[Entries taken from a collection]
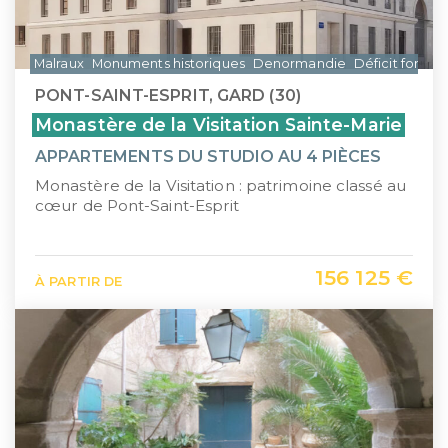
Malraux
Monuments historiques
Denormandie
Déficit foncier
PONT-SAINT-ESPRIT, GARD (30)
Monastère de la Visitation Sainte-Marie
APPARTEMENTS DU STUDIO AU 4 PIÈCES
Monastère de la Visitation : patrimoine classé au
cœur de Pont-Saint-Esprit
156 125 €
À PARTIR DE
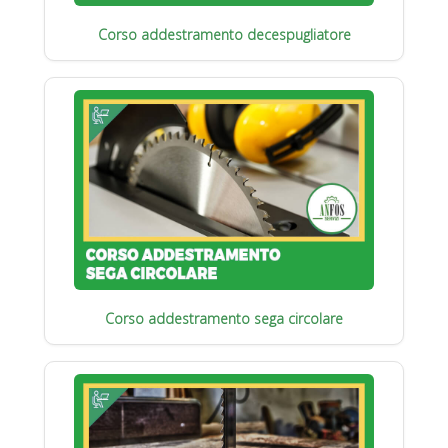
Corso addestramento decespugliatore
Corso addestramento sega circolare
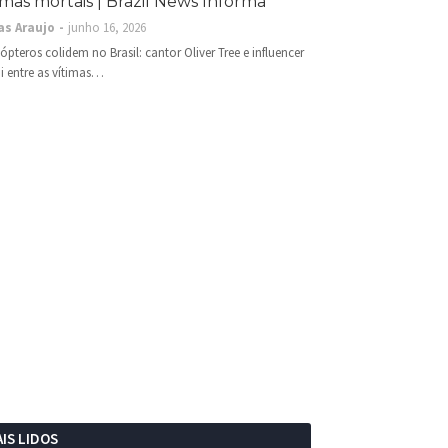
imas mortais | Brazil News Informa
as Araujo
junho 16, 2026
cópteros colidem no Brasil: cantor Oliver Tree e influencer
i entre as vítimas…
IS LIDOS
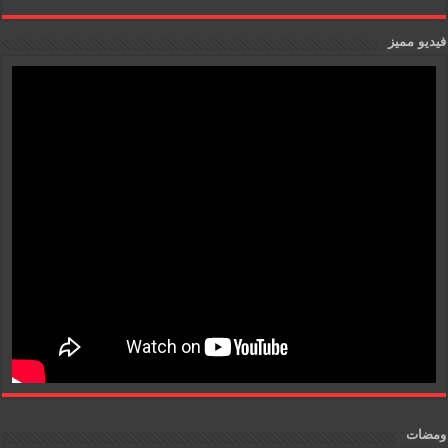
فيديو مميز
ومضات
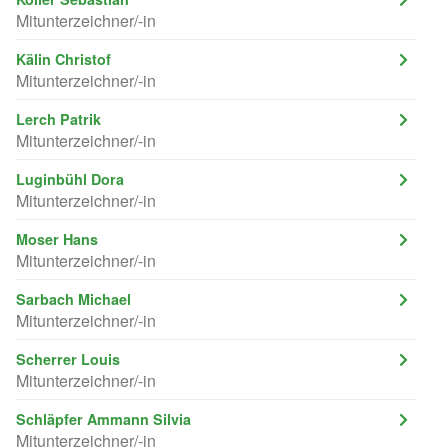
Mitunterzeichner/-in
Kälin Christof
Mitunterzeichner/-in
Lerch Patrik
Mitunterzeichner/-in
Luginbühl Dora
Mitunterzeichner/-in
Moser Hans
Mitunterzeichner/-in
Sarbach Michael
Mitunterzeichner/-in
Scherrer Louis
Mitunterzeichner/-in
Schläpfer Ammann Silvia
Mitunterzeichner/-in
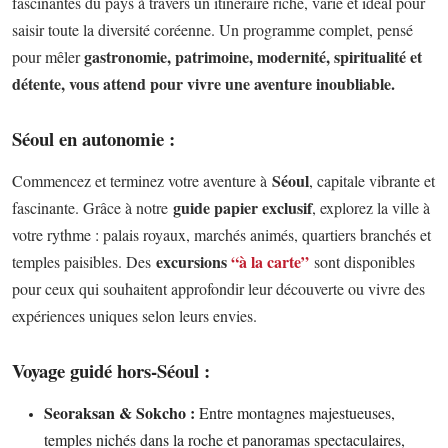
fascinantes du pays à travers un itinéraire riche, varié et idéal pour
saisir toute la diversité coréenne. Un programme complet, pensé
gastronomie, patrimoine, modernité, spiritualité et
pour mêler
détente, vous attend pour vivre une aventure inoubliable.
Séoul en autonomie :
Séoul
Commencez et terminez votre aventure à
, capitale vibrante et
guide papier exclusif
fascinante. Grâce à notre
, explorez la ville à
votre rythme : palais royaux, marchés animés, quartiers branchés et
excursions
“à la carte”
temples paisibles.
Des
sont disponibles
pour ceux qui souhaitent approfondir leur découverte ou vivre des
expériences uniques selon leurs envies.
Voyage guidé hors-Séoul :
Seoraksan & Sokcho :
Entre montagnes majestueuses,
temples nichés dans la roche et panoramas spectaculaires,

REQUIREMENT
In how many lines of the data does the string "votre" occur? Answer with the number and nothing else.

REPLY TO THE TASK
2